7 Different Variations of Synesthesia—an Amazing Condition That’s Common Among Autistics
If this crazy word, synesthesia, confuses you, you’re not alone! It refers to a rare condition in which one sensory experience or perceptual mode evokes a totally different sensory experience or perceptual mode. For example, synesthetes may be able to hear motion (that’s otherwise silent), see sounds, or taste emotions.
These experiences and blended senses are always consistent for each synesthete and are present throughout their entire lives. Many who have it don’t even realize what they’re experiencing is unusual until they learn about synesthesia!
Past research has indicated that autistic people are three times as likely as neurotypical people to have this crazy-cool condition. And while it’s, again, pretty rare, it also tends to be more common among women and those who are left-handed.
Photo: Flickr/Kristen Stacy
Also called ordinal-linguistic personification (OLP), a person with this fascinating type of synesthesia sees ordered sequences—such as numbers, the alphabet, days of the week, or months of the year—as having their own appearance or personality. For example, the letter “A” may be really sweet and even-tempered, whereas “B” is rude and curmudgeonly. And Monday? Well…
6. Grapheme-Color Synesthesia
By far the most common type of synesthesia, affecting more than 60 percent of synesthetes, grapheme-color is a condition in which letters of the alphabet or numbers have a distinct color to them. Grapheme-color synesthesia can be further broken down into two types. Some will literally see each letter and number as a specific color, whereas others will see the figures as black and white on paper but will have individual colors assigned to each one in their minds. The colors for each figure vary by person, but it’s not uncommon for there to be some similarities. For example, many grapheme-color synesthetes see “A” as being red.
Photo: Flickr/Jason Brennan
5. Number-Form Synesthesia
Those with this type of synesthesia see numbers as a sort of map or pattern. For example, the number one might start out to the left, two may dip down to the right, three may zigzag back to the left, etc. This one is a little confusing and is perhaps best understood when portrayed visually. Here is one number-form synesthete’s experience.

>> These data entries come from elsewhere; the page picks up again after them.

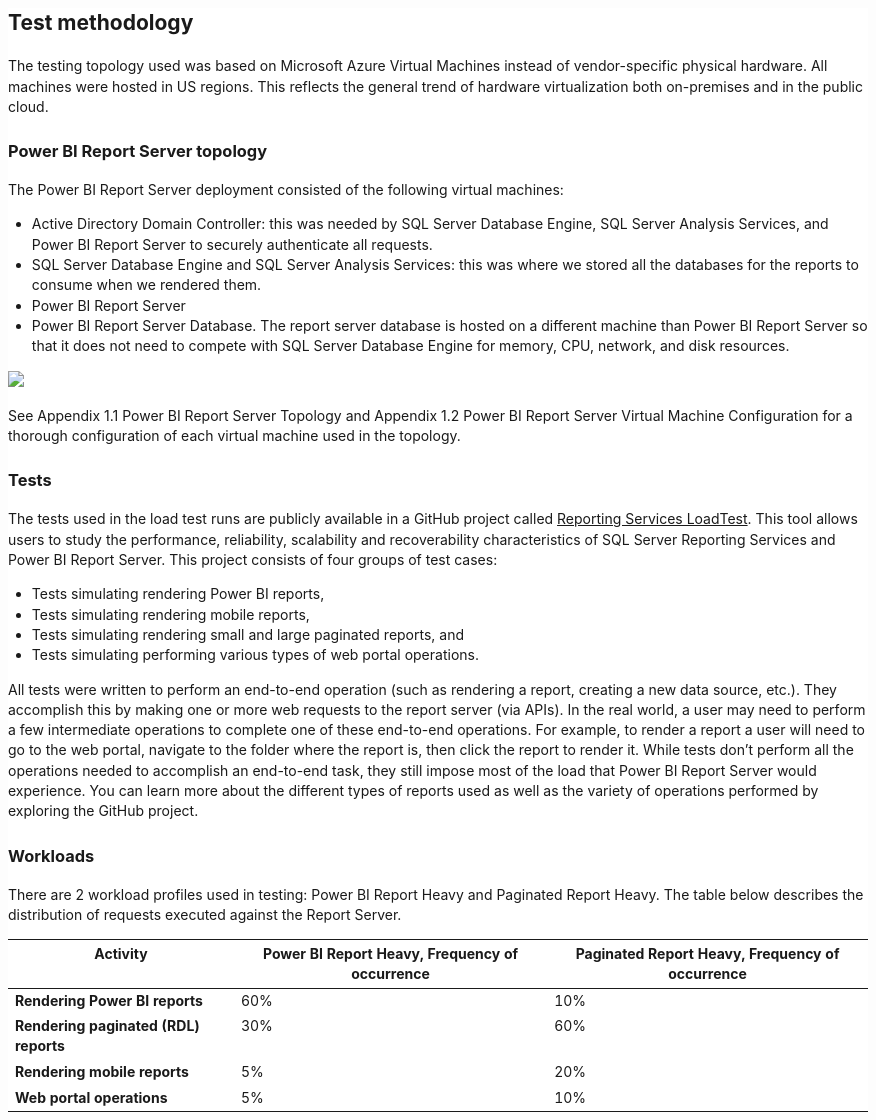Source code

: ## Test methodology
The testing topology used was based on Microsoft Azure Virtual Machines instead of vendor-specific physical hardware. All machines were hosted in US regions. This reflects the general trend of hardware virtualization both on-premises and in the public cloud. 

### Power BI Report Server topology
The Power BI Report Server deployment consisted of the following virtual machines:

* Active Directory Domain Controller: this was needed by SQL Server Database Engine, SQL Server Analysis Services, and Power BI Report Server to securely authenticate all requests.
* SQL Server Database Engine and SQL Server Analysis Services: this was where we stored all the databases for the reports to consume when we rendered them.
* Power BI Report Server
* Power BI Report Server Database. The report server database is hosted on a different machine than Power BI Report Server so that it does not need to compete with SQL Server Database Engine for memory, CPU, network, and disk resources.

![](media/capacity-planning/report-server-topology.png)

See Appendix 1.1 Power BI Report Server Topology and Appendix 1.2 Power BI Report Server Virtual Machine Configuration for a thorough configuration of each virtual machine used in the topology.

### Tests
The tests used in the load test runs are publicly available in a GitHub project called [Reporting Services LoadTest](https://github.com/Microsoft/Reporting-Services-LoadTest). This tool allows users to study the performance, reliability, scalability and recoverability characteristics of SQL Server Reporting Services and Power BI Report Server. This project consists of four groups of test cases:

* Tests simulating rendering Power BI reports,
* Tests simulating rendering mobile reports,
* Tests simulating rendering small and large paginated reports, and 
* Tests simulating performing various types of web portal  operations. 

All tests were written to perform an end-to-end operation (such as rendering a report, creating a new data source, etc.). They accomplish this by making one or more web requests to the report server (via APIs). In the real world, a user may need to perform a few intermediate operations to complete one of these end-to-end operations. For example, to render a report a user will need to go to the web portal, navigate to the folder where the report is, then click the report to render it. While tests don’t perform all the operations needed to accomplish an end-to-end task, they still impose most of the load that Power BI Report Server would experience. You can learn more about the different types of reports used as well as the variety of operations performed by exploring the GitHub project.

### Workloads
There are 2 workload profiles used in testing: Power BI Report Heavy and Paginated Report Heavy. The table below describes the distribution of requests executed against the Report Server.

| Activity | Power BI Report Heavy, Frequency of occurrence | Paginated Report Heavy, Frequency of occurrence |
| --- | --- | --- |
| **Rendering Power BI reports** |60% |10% |
| **Rendering paginated (RDL) reports** |30% |60% |
| **Rendering mobile reports** |5% |20% |
| **Web portal operations** |5% |10% |

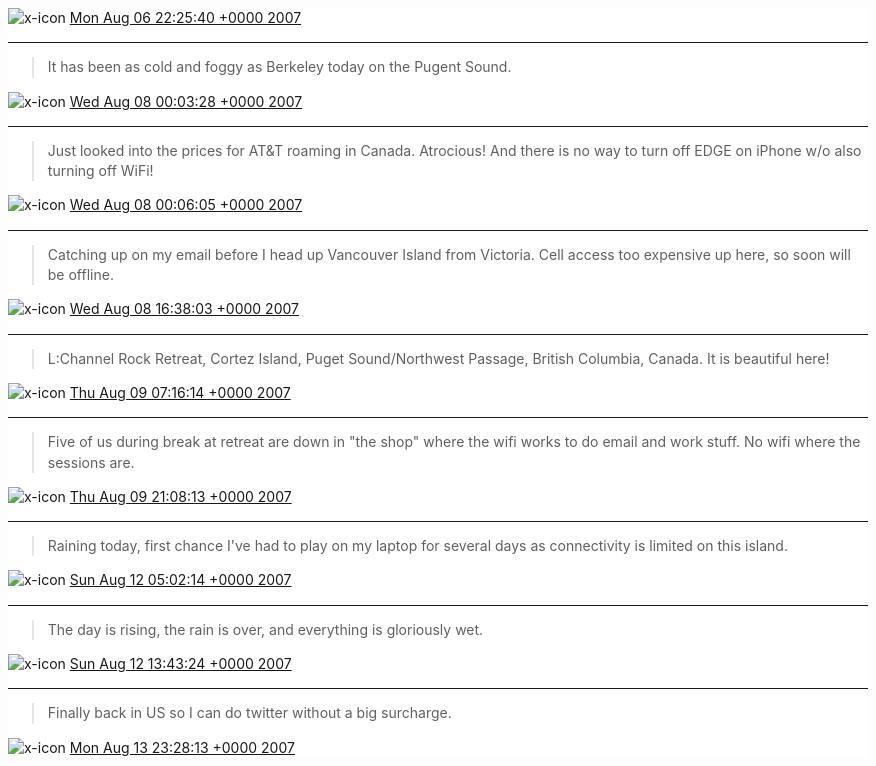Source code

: <img src="{{ site.url }}{{ site.baseurl }}/assets/images/media/tweet.ico" alt="x-icon" width="30" /> [Mon Aug 06 22:25:40 +0000 2007](https://twitter.com/ChristopherA/status/190590022)

----

> It has been as cold and foggy as Berkeley today on the Pugent Sound.

<img src="{{ site.url }}{{ site.baseurl }}/assets/images/media/tweet.ico" alt="x-icon" width="30" /> [Wed Aug 08 00:03:28 +0000 2007](https://twitter.com/ChristopherA/status/192868402)

----

> Just looked into the prices for AT&T roaming in Canada. Atrocious! And there is no way to turn off EDGE on iPhone w/o also turning off WiFi!

<img src="{{ site.url }}{{ site.baseurl }}/assets/images/media/tweet.ico" alt="x-icon" width="30" /> [Wed Aug 08 00:06:05 +0000 2007](https://twitter.com/ChristopherA/status/192873062)

----

> Catching up on my email before I head up Vancouver Island from Victoria. Cell access too expensive up here, so soon will be offline.

<img src="{{ site.url }}{{ site.baseurl }}/assets/images/media/tweet.ico" alt="x-icon" width="30" /> [Wed Aug 08 16:38:03 +0000 2007](https://twitter.com/ChristopherA/status/194328542)

----

> L:Channel Rock Retreat, Cortez Island, Puget Sound/Northwest Passage, British Columbia, Canada. It is beautiful here!

<img src="{{ site.url }}{{ site.baseurl }}/assets/images/media/tweet.ico" alt="x-icon" width="30" /> [Thu Aug 09 07:16:14 +0000 2007](https://twitter.com/ChristopherA/status/195595142)

----

> Five of us during break at retreat are down in "the shop" where the wifi works to do email and work stuff. No wifi where the sessions are.

<img src="{{ site.url }}{{ site.baseurl }}/assets/images/media/tweet.ico" alt="x-icon" width="30" /> [Thu Aug 09 21:08:13 +0000 2007](https://twitter.com/ChristopherA/status/196895372)

----

> Raining today, first chance I've had to play on my laptop for   several days as connectivity is limited on this island.

<img src="{{ site.url }}{{ site.baseurl }}/assets/images/media/tweet.ico" alt="x-icon" width="30" /> [Sun Aug 12 05:02:14 +0000 2007](https://twitter.com/ChristopherA/status/201168532)

----

> The day is rising, the rain is over, and everything is gloriously wet.

<img src="{{ site.url }}{{ site.baseurl }}/assets/images/media/tweet.ico" alt="x-icon" width="30" /> [Sun Aug 12 13:43:24 +0000 2007](https://twitter.com/ChristopherA/status/201659142)

----

> Finally back in US so I can do twitter without a big surcharge.

<img src="{{ site.url }}{{ site.baseurl }}/assets/images/media/tweet.ico" alt="x-icon" width="30" /> [Mon Aug 13 23:28:13 +0000 2007](https://twitter.com/ChristopherA/status/204332872)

4. Sound-to-Color Synesthesia
Also called chromesthesia, this one is also common and pretty self-explanatory. For some, it’s triggered by general noises, whereas for others, it’s specifically triggered by musical notes. In any case, when sound-to-color synesthetes hear certain things, they see specific colors, often in the shape of simple, geometric figures like circles or squares. Like those with grapheme-color synesthesia, some may literally see these colors, whereas others will just see them in their heads.
Photo: Flickr/Carl Glover
3. Mirror-Touch Synesthesia
Imagine that you’re standing face-to-face with another person. The person in front of you reaches up and touches their nose with the tip of their finger. As their finger makes contact with their nose, you simultaneously feel a touch on your own nose—even though you haven’t moved a muscle. Alternatively, imagine you watch someone get punched in the stomach, and at that same time, you feel a blow to your own gut. This fascinating phenomenon is called mirror-touch synesthesia, in which a person experiences the sensation of another.
Photo: Flickr/Hernán Piñera
2. Hearing-Motion Synesthesia
Those with this type of synesthesia hear faint sounds in response to movements or visual flashes. According to one study, this type of synesthesia may actually be more common than we once thought; it affected 22 percent of a group of 40 synesthetes. There’s just one problem with this type of synesthesia: it’s possible that hearing movement can potentially block out other auditory stimuli—as in the kind that the rest of us can hear.
Photo: Adobe Stock/Tatiana Shepeleva
1. Lexical-Gustatory Synesthesia
What do words taste like? Ask people with lexical-gustatory synesthesia, and they’ll be able to tell you…though of course, their answers will probably vary.
With this unique, extra rare condition, certain words and phonemes actually have a specific taste to them. Lexical-gustatory synesthetes may also perceive temperature or textureof the words they’re tasting. For example, one person with this type described the word “jail” as tasting like cold, hard bacon.
This leads me to wonder: if there’s a certain word that evokes the taste of chocolate for a synesthete, could that person say, think, or hear the word that evokes that sense and get their chocolate cravings satisfied? Or would hearing the word make them crave chocolate even more? If there are any scientists reading this, could you please look into this question? I think it merits some research!